> [Cosa farai]:
1. Rispondi in breve, in base all'articolo sull'autoraduno:
(a) A che ora è stato comunicato ai partecipanti il punto di ritrovo?
(b) In quale via di Tarvisio si trovava uno dei posti di blocco?
(c) Verso che ora si è conclusa la lunga notte?
2. Sostituisci "residenti" con "abitanti" nel tratto dell'articolo sull'autoraduno che va da "Il trasferimento verso" fino a "raduno è proseguito.", e riscrivilo.

> [Brano di testo]:
Maxi raduno di auto non autorizzato: mille vetture invadono il parcheggio del Lussari e Sella Nevea
Notte di tensione a Tarvisio per un grande autoraduno organizzato via Telegram dagli austriaci. Intervento delle forze dell’ordine e accertamenti in corso sui video pubblicati on line

Momenti di forte tensione nella serata di sabato 16 maggio a Tarvisio, dove un maxi autoraduno non autorizzato ha richiamato circa un migliaio di auto, presumibilmente provenienti in gran parte dall’Austria.
Secondo quanto emerso, l’evento sarebbe stato organizzato attraverso un canale Telegram, mantenendo segreta la location fino alle 20, orario in cui ai partecipanti è stato comunicato il punto di ritrovo: il parcheggio della cabinovia del Monte Lussari.
Fumo, partenze veloci e manovre pericolose davanti al pubblico
Una volta raggiunto il parcheggio, le vetture hanno iniziato a radunarsi attirando numerosi curiosi e appassionati. La situazione è rapidamente degenerata con partenze ad alta velocità, sgommate e manovre ritenute pericolose per le persone presenti.
Tra pneumatici bruciati e colonne di fumo, l’area si è trasformata in una sorta di pista improvvisata, con diversi video pubblicati sui social nel corso della serata.
Il trasferimento verso Cave del Predil e Sella Nevea
All’arrivo delle pattuglie delle forze dell’ordine, il gruppo si è inizialmente disperso, senza però rientrare oltreconfine come ipotizzato.
Le auto hanno infatti deviato verso Cave del Predil, dove alcuni residenti hanno segnalato passaggi a velocità sostenuta lungo le strade locali. Successivamente il corteo si è concentrato nel parcheggio di Sella Nevea, dove il raduno è proseguito.

Controlli e identificazioni fino a notte fonda
Le forze dell’ordine hanno risposto con un importante dispiegamento di pattuglie e l’istituzione di diversi posti di blocco, tra cui uno in via Gorizia a Tarvisio.
Diversi conducenti e passeggeri sono stati fermati e identificati. Durante i controlli non sono mancati momenti di tensione.
La lunga notte si è conclusa soltanto intorno alle 2 del mattino.
Indagini in corso sui video pubblicati online
Sono ora in corso gli accertamenti degli investigatori per chiarire eventuali responsabilità legate ai comportamenti degli automobilisti, molti dei quali sarebbero risultati stranieri.
Al vaglio anche i numerosi filmati diffusi sui social durante il raduno, che potrebbero aiutare a ricostruire con precisione quanto accaduto e verificare possibili violazioni del Codice della strada.

Elenchi degli oggetti da satellite
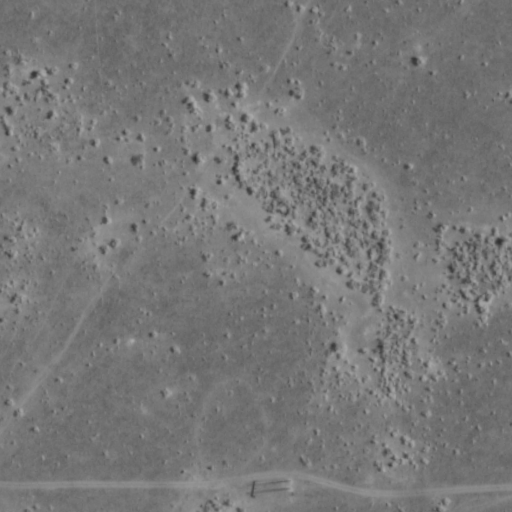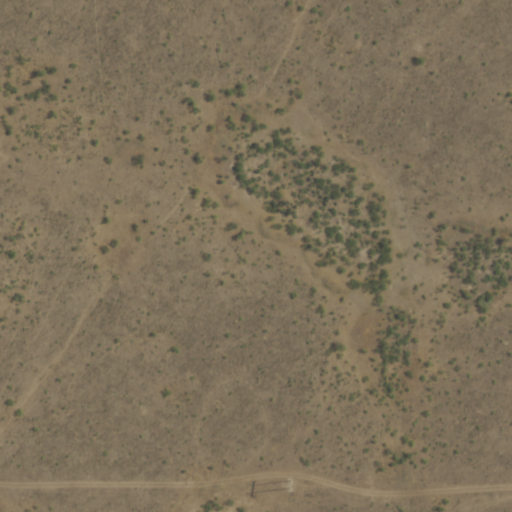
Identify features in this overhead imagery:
power tower: (288, 484)
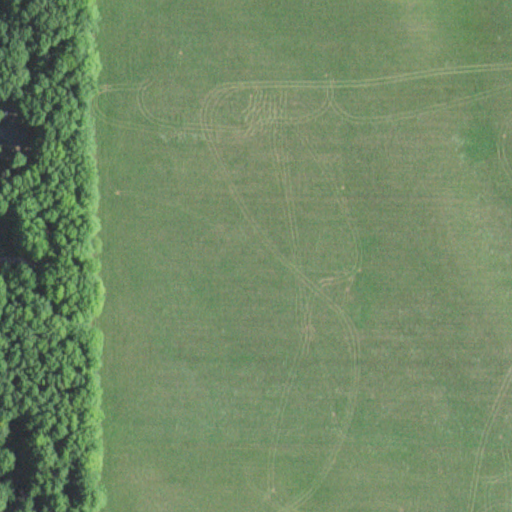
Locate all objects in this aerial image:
building: (13, 130)
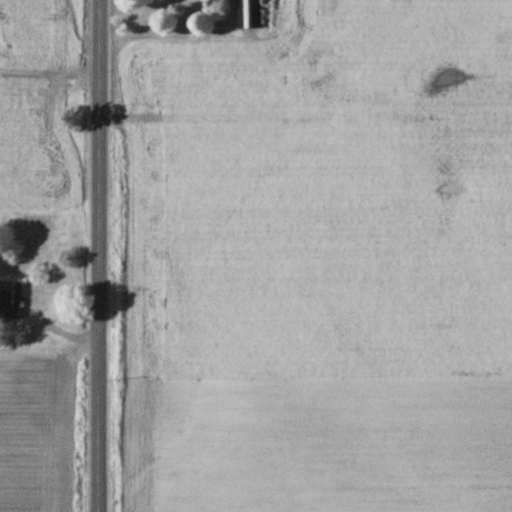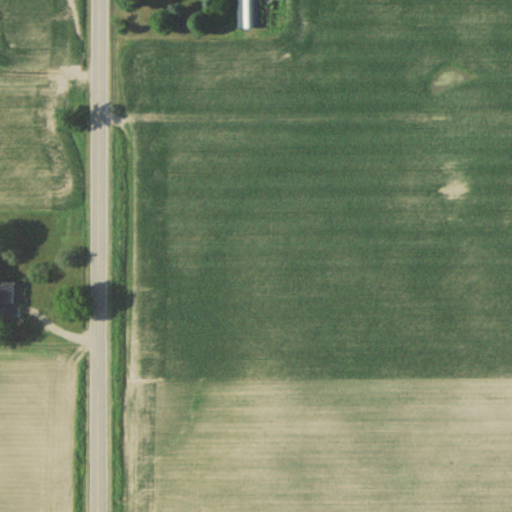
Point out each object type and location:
building: (249, 15)
road: (50, 73)
road: (306, 123)
road: (99, 255)
building: (9, 300)
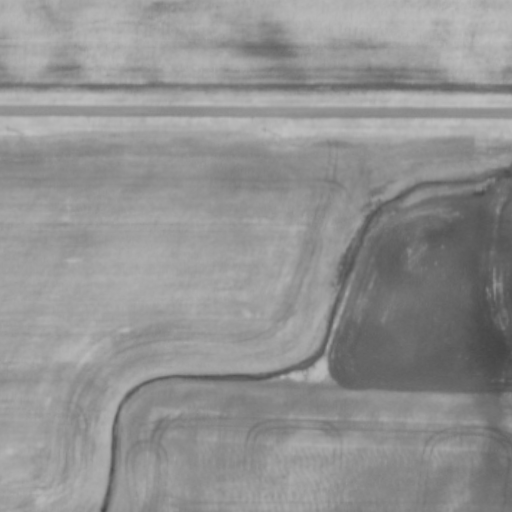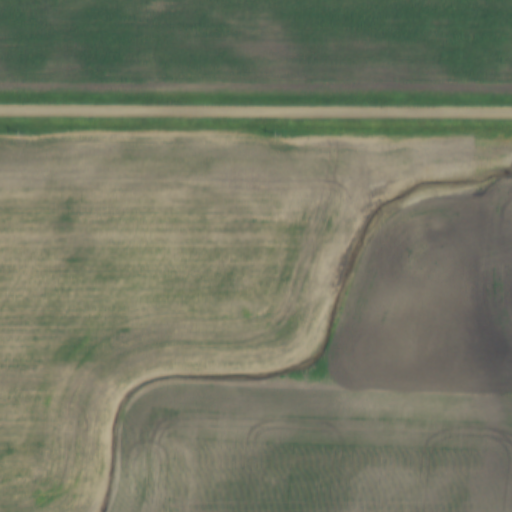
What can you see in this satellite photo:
road: (255, 114)
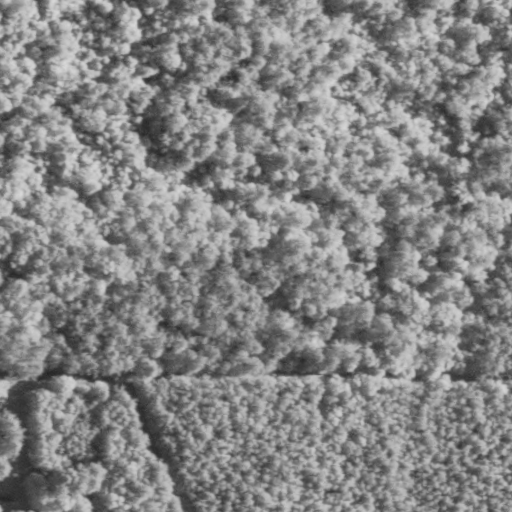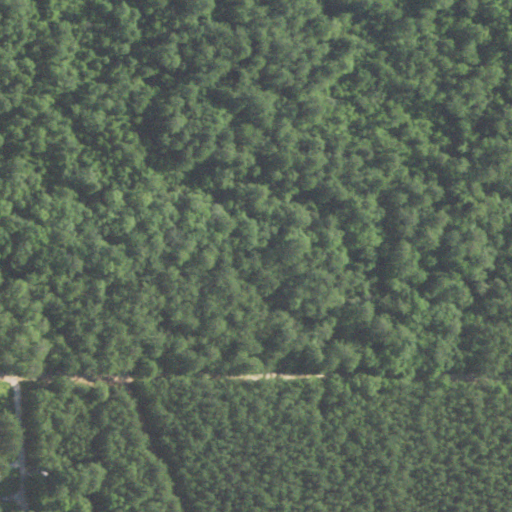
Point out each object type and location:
road: (293, 371)
road: (124, 388)
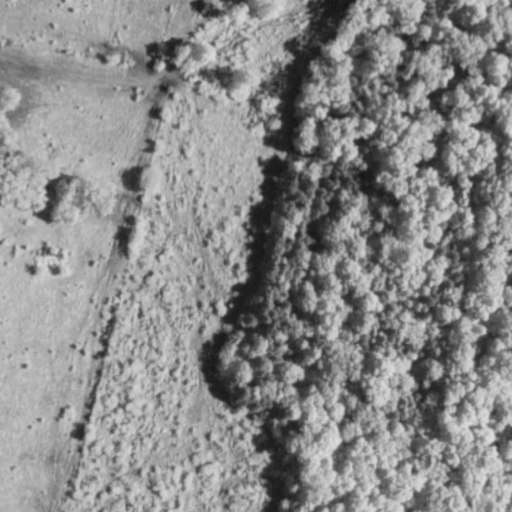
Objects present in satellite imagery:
road: (122, 82)
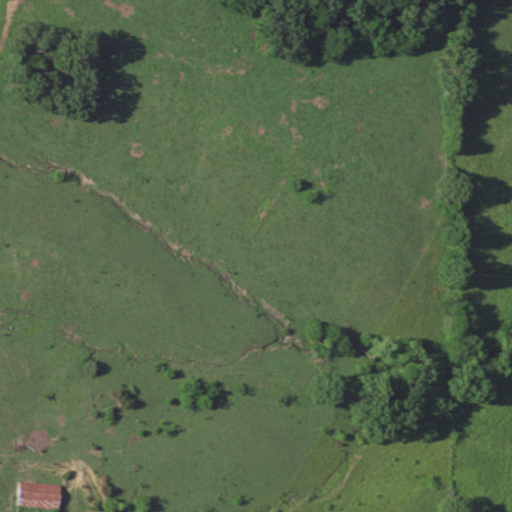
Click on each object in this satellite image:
building: (38, 494)
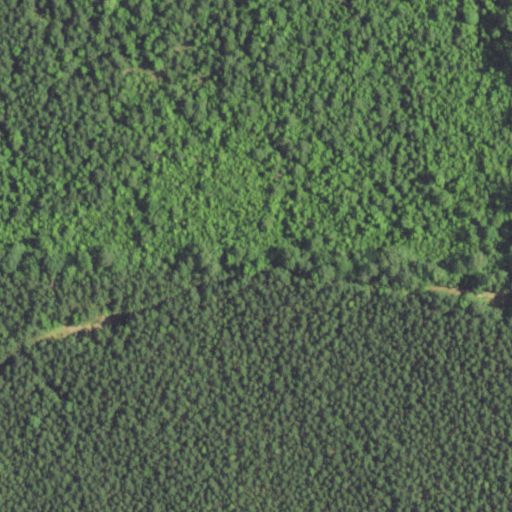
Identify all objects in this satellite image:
road: (251, 265)
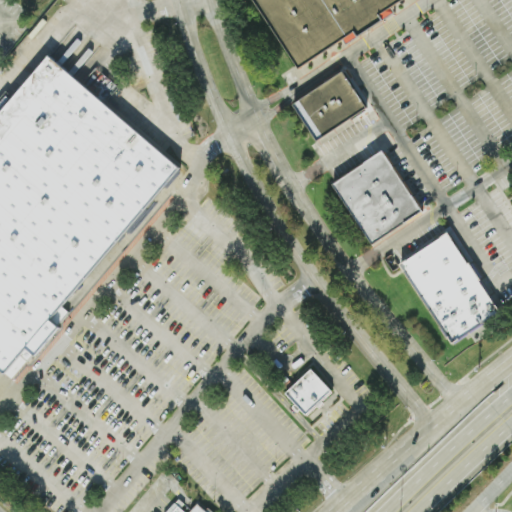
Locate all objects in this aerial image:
road: (166, 6)
building: (320, 22)
building: (320, 23)
road: (495, 25)
road: (386, 28)
road: (227, 58)
road: (474, 59)
road: (163, 68)
road: (297, 86)
road: (453, 92)
building: (329, 105)
building: (327, 106)
road: (424, 112)
road: (395, 130)
road: (353, 143)
road: (304, 175)
road: (479, 183)
building: (510, 192)
building: (376, 197)
building: (375, 198)
building: (62, 199)
building: (62, 200)
road: (493, 217)
road: (279, 229)
road: (410, 229)
road: (470, 242)
road: (122, 262)
road: (363, 262)
road: (347, 265)
road: (503, 274)
building: (449, 287)
building: (447, 288)
road: (182, 303)
road: (317, 353)
building: (307, 391)
road: (199, 392)
road: (428, 431)
road: (283, 438)
road: (448, 453)
road: (464, 468)
road: (206, 470)
road: (36, 478)
road: (492, 491)
building: (198, 508)
building: (175, 509)
building: (189, 509)
road: (344, 509)
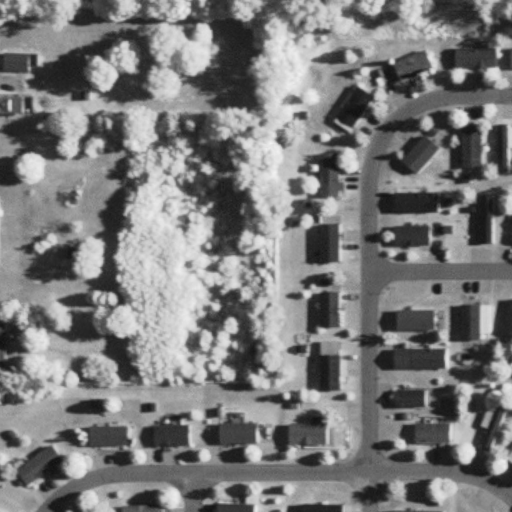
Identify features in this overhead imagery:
building: (476, 59)
building: (511, 59)
building: (20, 63)
building: (413, 67)
building: (11, 106)
building: (354, 110)
building: (472, 148)
building: (503, 150)
building: (424, 153)
building: (330, 177)
building: (413, 236)
building: (331, 241)
road: (369, 251)
road: (440, 272)
building: (331, 310)
building: (475, 322)
building: (509, 323)
building: (3, 347)
building: (422, 359)
building: (331, 366)
building: (412, 400)
building: (492, 429)
building: (434, 434)
building: (240, 435)
building: (310, 435)
building: (174, 436)
building: (109, 437)
building: (510, 458)
building: (41, 466)
road: (275, 473)
road: (193, 492)
building: (237, 508)
building: (144, 509)
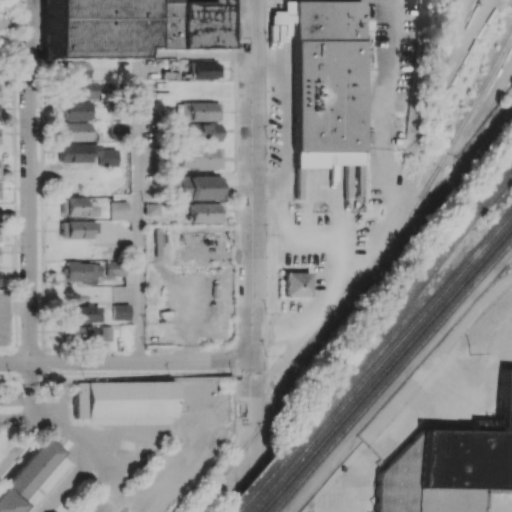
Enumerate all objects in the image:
building: (283, 14)
building: (135, 24)
building: (133, 25)
road: (196, 54)
road: (272, 57)
building: (204, 68)
building: (75, 69)
building: (203, 69)
building: (327, 83)
building: (79, 89)
building: (76, 110)
building: (197, 110)
road: (286, 127)
building: (119, 128)
building: (77, 130)
building: (203, 131)
building: (74, 153)
building: (199, 157)
railway: (443, 161)
road: (30, 181)
building: (197, 187)
building: (76, 206)
road: (139, 208)
building: (150, 208)
building: (118, 209)
building: (204, 212)
building: (76, 228)
road: (254, 238)
railway: (400, 247)
road: (340, 253)
road: (268, 256)
building: (114, 267)
building: (78, 271)
building: (296, 283)
road: (16, 304)
building: (120, 311)
railway: (395, 312)
building: (80, 313)
building: (76, 333)
railway: (396, 347)
road: (436, 357)
railway: (396, 360)
road: (127, 361)
road: (209, 371)
railway: (395, 374)
road: (398, 383)
building: (9, 397)
building: (9, 398)
building: (123, 399)
building: (123, 399)
road: (32, 405)
road: (20, 443)
railway: (247, 449)
road: (88, 451)
building: (452, 464)
building: (450, 465)
building: (27, 474)
building: (27, 475)
road: (66, 482)
railway: (260, 488)
road: (254, 494)
railway: (266, 495)
road: (333, 496)
railway: (270, 501)
parking lot: (369, 506)
railway: (276, 508)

> [Soluzioni]:
1.
(a) Alle 20.
(b) In via Gorizia.
(c) Intorno alle 2 del mattino.

2.
Il trasferimento verso Cave del Predil e Sella Nevea
All’arrivo delle pattuglie delle forze dell’ordine, il gruppo si è inizialmente disperso, senza però rientrare oltreconfine come ipotizzato.
Le auto hanno infatti deviato verso Cave del Predil, dove alcuni abitanti hanno segnalato passaggi a velocità sostenuta lungo le strade locali. Successivamente il corteo si è concentrato nel parcheggio di Sella Nevea, dove il raduno è proseguito.